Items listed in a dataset
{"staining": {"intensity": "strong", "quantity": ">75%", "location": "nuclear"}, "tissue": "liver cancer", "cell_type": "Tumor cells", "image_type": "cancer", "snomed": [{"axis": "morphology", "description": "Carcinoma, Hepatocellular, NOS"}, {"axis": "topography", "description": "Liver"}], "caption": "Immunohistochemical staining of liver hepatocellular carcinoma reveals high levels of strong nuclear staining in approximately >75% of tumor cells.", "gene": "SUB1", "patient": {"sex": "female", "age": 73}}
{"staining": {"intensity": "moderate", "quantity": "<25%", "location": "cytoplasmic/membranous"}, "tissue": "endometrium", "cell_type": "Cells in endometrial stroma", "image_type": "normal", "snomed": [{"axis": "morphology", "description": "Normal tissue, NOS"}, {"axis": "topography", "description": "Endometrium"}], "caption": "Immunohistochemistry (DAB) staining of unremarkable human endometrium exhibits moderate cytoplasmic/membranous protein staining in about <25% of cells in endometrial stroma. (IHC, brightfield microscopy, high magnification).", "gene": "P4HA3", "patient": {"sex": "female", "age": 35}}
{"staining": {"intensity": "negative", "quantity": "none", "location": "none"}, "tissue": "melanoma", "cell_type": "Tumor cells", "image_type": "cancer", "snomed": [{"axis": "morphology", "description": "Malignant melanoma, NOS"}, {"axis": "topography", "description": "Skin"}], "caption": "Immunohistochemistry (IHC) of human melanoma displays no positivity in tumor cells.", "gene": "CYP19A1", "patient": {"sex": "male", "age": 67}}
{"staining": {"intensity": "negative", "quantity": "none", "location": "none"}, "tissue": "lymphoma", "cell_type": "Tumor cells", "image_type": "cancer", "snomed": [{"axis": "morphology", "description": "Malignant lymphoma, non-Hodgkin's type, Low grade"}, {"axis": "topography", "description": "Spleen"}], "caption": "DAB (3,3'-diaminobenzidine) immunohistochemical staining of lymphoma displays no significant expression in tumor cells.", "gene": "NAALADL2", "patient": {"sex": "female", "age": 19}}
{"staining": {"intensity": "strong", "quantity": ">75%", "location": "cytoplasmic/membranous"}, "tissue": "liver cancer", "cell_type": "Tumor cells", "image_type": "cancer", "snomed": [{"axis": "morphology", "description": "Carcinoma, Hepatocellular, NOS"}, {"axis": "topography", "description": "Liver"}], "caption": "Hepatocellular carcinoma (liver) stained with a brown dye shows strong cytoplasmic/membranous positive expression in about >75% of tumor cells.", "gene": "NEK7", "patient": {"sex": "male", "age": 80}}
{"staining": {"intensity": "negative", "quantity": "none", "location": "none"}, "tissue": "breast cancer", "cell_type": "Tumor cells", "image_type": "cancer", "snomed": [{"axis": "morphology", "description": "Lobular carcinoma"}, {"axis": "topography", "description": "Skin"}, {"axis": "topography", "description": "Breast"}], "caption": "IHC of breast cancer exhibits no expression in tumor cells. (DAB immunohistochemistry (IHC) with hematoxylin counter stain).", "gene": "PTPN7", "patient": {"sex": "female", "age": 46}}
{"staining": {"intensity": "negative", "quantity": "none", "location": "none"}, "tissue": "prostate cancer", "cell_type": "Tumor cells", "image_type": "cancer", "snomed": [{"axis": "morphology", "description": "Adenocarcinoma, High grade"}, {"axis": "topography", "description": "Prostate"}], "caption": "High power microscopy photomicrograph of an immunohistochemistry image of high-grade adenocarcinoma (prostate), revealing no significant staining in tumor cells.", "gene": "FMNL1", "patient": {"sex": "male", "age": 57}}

**Work instruction:** From the records above, copy every line that holds the word "displays".

**Task output:**
{"staining": {"intensity": "negative", "quantity": "none", "location": "none"}, "tissue": "melanoma", "cell_type": "Tumor cells", "image_type": "cancer", "snomed": [{"axis": "morphology", "description": "Malignant melanoma, NOS"}, {"axis": "topography", "description": "Skin"}], "caption": "Immunohistochemistry (IHC) of human melanoma displays no positivity in tumor cells.", "gene": "CYP19A1", "patient": {"sex": "male", "age": 67}}
{"staining": {"intensity": "negative", "quantity": "none", "location": "none"}, "tissue": "lymphoma", "cell_type": "Tumor cells", "image_type": "cancer", "snomed": [{"axis": "morphology", "description": "Malignant lymphoma, non-Hodgkin's type, Low grade"}, {"axis": "topography", "description": "Spleen"}], "caption": "DAB (3,3'-diaminobenzidine) immunohistochemical staining of lymphoma displays no significant expression in tumor cells.", "gene": "NAALADL2", "patient": {"sex": "female", "age": 19}}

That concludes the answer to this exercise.